Blockchain hashes are generally done in combination with the original data stored off-chain. Digital ‘fingerprints’, for example, are often hashed into the blockchain, while the main body of information can be stored offline.

Such a shared system of record can change the way disparate organizations work together. Currently, with data siloed in private servers, there is an enormous cost for inter-company transactions involving processes, procedures and cross-checking of records.

Why use a block chain?

As the implications of the invention of have become understood, a certain hype has sprung up around block chain technology. This is, perhaps, because it is so easy to imagine high-level use cases. But, the technology has also been closely examined: millions of dollars have been spent researching block chain technology over the past few years, and numerous tests for whether or not block chain technology is appropriate in various scenarios have been conducted.
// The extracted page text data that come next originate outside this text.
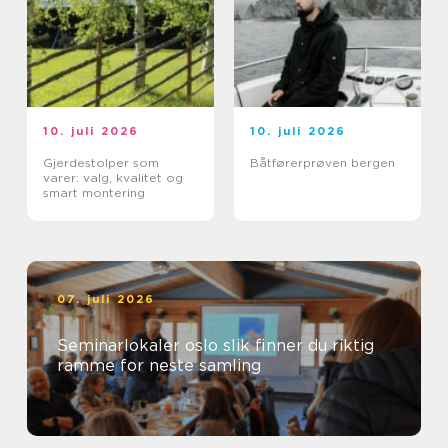
10. juli 2026
10. juli 2026
Gjerdestolper som
Båtførerprøven bergen
varer: valg, kvalitet og
smart montering
07. juli 2026
Seminarlokaler oslo slik finner du riktig
ramme for neste samling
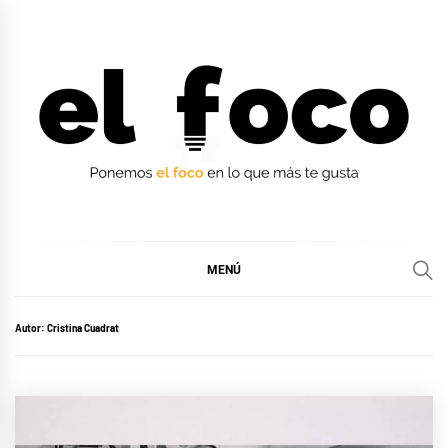
Ir
al
contenido
EL FOCO
EL FOCO
MENÚ
Autor:
Cristina Cuadrat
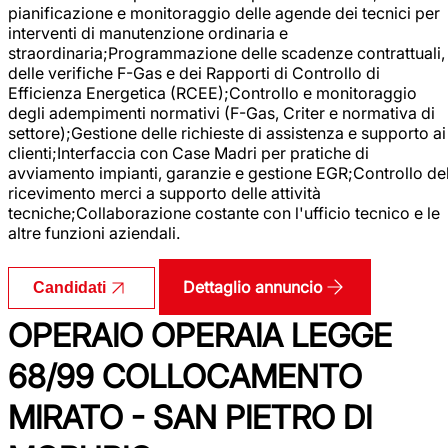
pianificazione e monitoraggio delle agende dei tecnici per
interventi di manutenzione ordinaria e
straordinaria;Programmazione delle scadenze contrattuali,
delle verifiche F-Gas e dei Rapporti di Controllo di
Efficienza Energetica (RCEE);Controllo e monitoraggio
degli adempimenti normativi (F-Gas, Criter e normativa di
settore);Gestione delle richieste di assistenza e supporto ai
clienti;Interfaccia con Case Madri per pratiche di
avviamento impianti, garanzie e gestione EGR;Controllo de
ricevimento merci a supporto delle attività
tecniche;Collaborazione costante con l'ufficio tecnico e le
altre funzioni aziendali.
Dettaglio annuncio
Candidati
OPERAIO OPERAIA LEGGE
68/99 COLLOCAMENTO
MIRATO - SAN PIETRO DI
Block chain technology offers new tools for authentication and authorization in the digital world that preclude the need for many centralized administrators. As a result, it enables the creation of new digital relationships. By formalizing and securing new digital relationships, the block chain revolution is posed to create the backbone of a layer of the internet for transactions and interactions of value But, with all the talk of building the digital backbone of a new transactional layer to the internet, sometimes block chains, private cryptographic keys and cryptocurrencies are simply not the right way to go.


Future of block chain technology:

The future of block chain does seem bright. In the future, we can see block chain being integrated into almost everything around us, including artificial intelligence and internet-of-things. Block chain is an emerging technology with a lot of things that can be improved in the near future. Block chain in the future will revolutionize business processes in many industries, but its adoption requires time and efforts. Nevertheless, in the near future, we can expect that governments will finally accept block chain benefits and begin to use it for improving financial and public services. Though some block chain startups will fail, people will get more experience and knowledge on how to use this technology. Block chain will stimulate people to acquire new skills, while traditional business will have to completely reconsider their processes. All in all, by 2020, we can see more examples of successful implementation of block chain technology.

Block chain technology has become popular due to its successful adoption for cryptocurrencies like Bitcoin. This distributed digital ledger has many advantages as it can keep the records of all data or money transaction made between any two parties in a secure, immutable, and transparent manner.

Last year, the concept of block chain started to capture public attention. Experts predict block chain technology will be implemented for various industries and expect that the future of block chain is to revolutionize traditional business processes.